W Polsce badań nad śluzem ślimaka podjęła się spółka z Elbląga Polish Snail Holding. Spółka naukowców PSH prowadzi badania we współpracy z Instytutem Biotechnologicznym Uniwersytetu Gdańskiego. PSH od ponad dziesięciu lat zajmuje się hodowlą ślimaków, przetwórstwem mięsa z nich oraz badaniami w kierunku składu i właściwości śluzu ze ślimaków. Jak dotąd specjaliści badając śluz, udowodnili właściwości wydzieliny ze ślimaków, okazało się, że wyprodukowane przez nich serum na bazie śluzu, wyraźnie łagodzi dolegliwości skórne po goleniu, działa korzystnie w przypadku atopowego zapalenia skóry, a także łagodząco w przypadku trądziku skórnego.

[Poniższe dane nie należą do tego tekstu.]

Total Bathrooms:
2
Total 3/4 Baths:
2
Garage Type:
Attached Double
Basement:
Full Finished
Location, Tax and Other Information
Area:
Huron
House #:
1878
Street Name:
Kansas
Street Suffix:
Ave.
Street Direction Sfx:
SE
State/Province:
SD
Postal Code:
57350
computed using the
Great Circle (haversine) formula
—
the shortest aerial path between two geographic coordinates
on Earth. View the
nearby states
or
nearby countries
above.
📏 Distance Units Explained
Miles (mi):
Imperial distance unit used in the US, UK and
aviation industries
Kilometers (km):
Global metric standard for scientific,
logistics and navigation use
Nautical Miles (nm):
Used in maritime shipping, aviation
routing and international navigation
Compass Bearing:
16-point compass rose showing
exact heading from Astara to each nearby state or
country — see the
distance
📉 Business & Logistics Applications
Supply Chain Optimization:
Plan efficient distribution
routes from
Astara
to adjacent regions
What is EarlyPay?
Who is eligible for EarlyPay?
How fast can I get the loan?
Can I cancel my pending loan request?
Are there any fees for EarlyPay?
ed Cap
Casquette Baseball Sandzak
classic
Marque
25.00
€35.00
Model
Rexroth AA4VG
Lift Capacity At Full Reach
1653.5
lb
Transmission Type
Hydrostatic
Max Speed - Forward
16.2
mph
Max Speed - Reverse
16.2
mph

Warto również dodać, iż naukowcy z Polish Snail Holding opracowali specjalną technologię przemysłowego otrzymywania śluzu ze ślimaków, która pozwala na pozyskanie produktu bez strat najcenniejszych składników aktywnych.

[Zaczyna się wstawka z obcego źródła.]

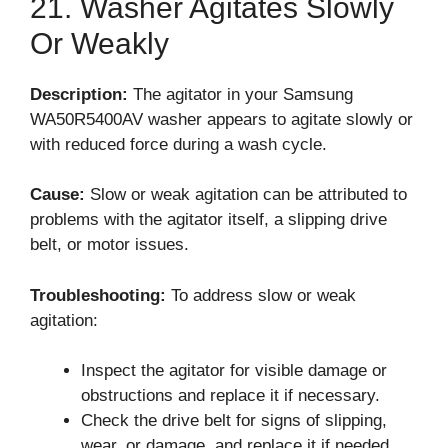
21. Washer Agitates Slowly
Or Weakly
Description:
The agitator in your Samsung
WA50R5400AV washer appears to agitate slowly or
with reduced force during a wash cycle.
Cause:
Slow or weak agitation can be attributed to
problems with the agitator itself, a slipping drive
belt, or motor issues.
Troubleshooting:
To address slow or weak
agitation:
Inspect the agitator for visible damage or
obstructions and replace it if necessary.
Check the drive belt for signs of slipping,
wear, or damage, and replace it if needed.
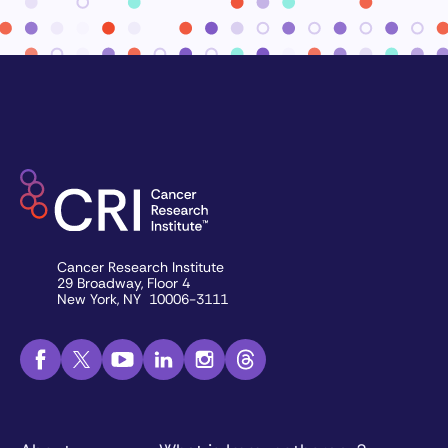
Cancer Research Institute
29 Broadway, Floor 4
New York, NY 10006-3111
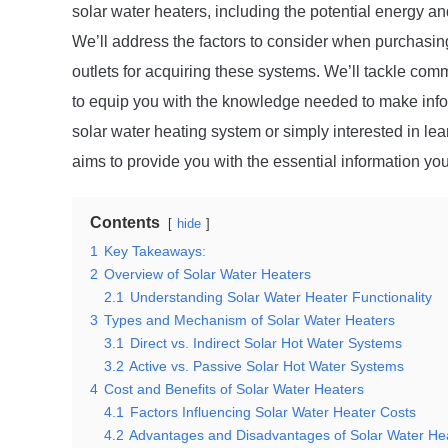
solar water heaters, including the potential energy an
We’ll address the factors to consider when purchasing
outlets for acquiring these systems. We’ll tackle co
to equip you with the knowledge needed to make info
solar water heating system or simply interested in lea
aims to provide you with the essential information yo
Contents
hide
1
Key Takeaways:
2
Overview of Solar Water Heaters
2.1
Understanding Solar Water Heater Functionality
3
Types and Mechanism of Solar Water Heaters
3.1
Direct vs. Indirect Solar Hot Water Systems
3.2
Active vs. Passive Solar Hot Water Systems
4
Cost and Benefits of Solar Water Heaters
4.1
Factors Influencing Solar Water Heater Costs
4.2
Advantages and Disadvantages of Solar Water He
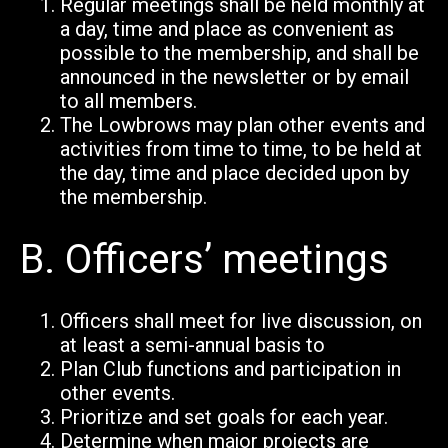
Regular meetings shall be held monthly at
a day, time and place as convenient as
possible to the membership, and shall be
announced in the newsletter or by email
to all members.
The Lowbrows may plan other events and
activities from time to time, to be held at
the day, time and place decided upon by
the membership.
B.
Officers’ meetings
Officers shall meet for live discussion, on
at least a semi-annual basis to
Plan Club functions and participation in
other events.
Prioritize and set goals for each year.
Determine when major projects are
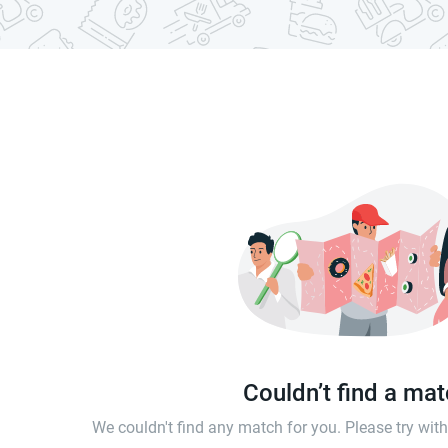
Couldn’t find a ma
We couldn't find any match for you. Please try wi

Co cennego zawiera śluz ślimaka?
Badacze zgłębiający tajemnice jego składu odkryli, że zawiera on mnóstwo substancji o udowodnionym działaniu pielęgnacyjnym i leczniczym, w bardzo korzystnych dla skóry proporcjach. Cztery najważniejsze to elastyna, kolagen, kwas glikolowy i alantoina. W kryptozynie są także przeciwutleniacze, witaminy, oligoelementy, proteiny o różnych masach cząsteczkowych, antyproteazy, mukopolisacharydy (organiczne związki chemiczne z grupy glikozaminoglikanów). Zawiera on także naturalne antybiotyki, skuteczne m.in. przeciw bakteriom Eschrichia Coli, Staphylococcus Aureus i Pseudomona Aeruginosa, które najczęściej występują w przebiegu infekcji skórnych. W śluzie są też glikokoniugaty, czyli czynniki wzrostu aktywności fibroblastów (komórek skóry), co ma bezpośredni wpływ na funkcje skóry: zwiększa ilość fibroblastów, stymuluje proces syntezy nowego kolagenu, zapewnia odpowiedni poziom kwasu hialuronowego, ułatwia też migrowanie keratynocytów, co przyczynia się do szybszego gojenia ran i uszkodzeń.